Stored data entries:

* * *

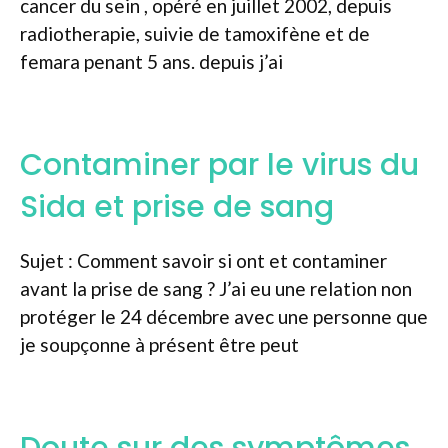
cancer du sein , opéré en juillet 2002, depuis
radiotherapie, suivie de tamoxifène et de
femara penant 5 ans. depuis j’ai
Contaminer par le virus du
Sida et prise de sang
Sujet : Comment savoir si ont et contaminer
avant la prise de sang ? J’ai eu une relation non
protéger le 24 décembre avec une personne que
je soupçonne à présent être peut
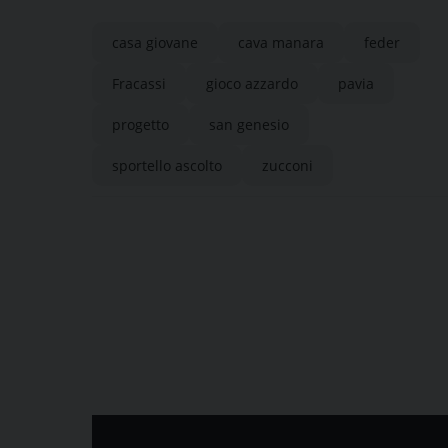
fenomeno del gioco d’azzardo
casa giovane
cava manara
feder
a Pavia
Fracassi
gioco azzardo
pavia
progetto
san genesio
sportello ascolto
zucconi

* * *

• EXERCISE PROMPT
What is needed is every record above, returned exactly, with the pictures omitted.

• RESULT OF THE EXERCISE
cancer du sein , opéré en juillet 2002, depuis
radiotherapie, suivie de tamoxifène et de
femara penant 5 ans. depuis j’ai
Contaminer par le virus du
Sida et prise de sang
Sujet : Comment savoir si ont et contaminer
avant la prise de sang ? J’ai eu une relation non
protéger le 24 décembre avec une personne que
je soupçonne à présent être peut
fenomeno del gioco d’azzardo
casa giovane
cava manara
feder
a Pavia
Fracassi
gioco azzardo
pavia
progetto
san genesio
sportello ascolto
zucconi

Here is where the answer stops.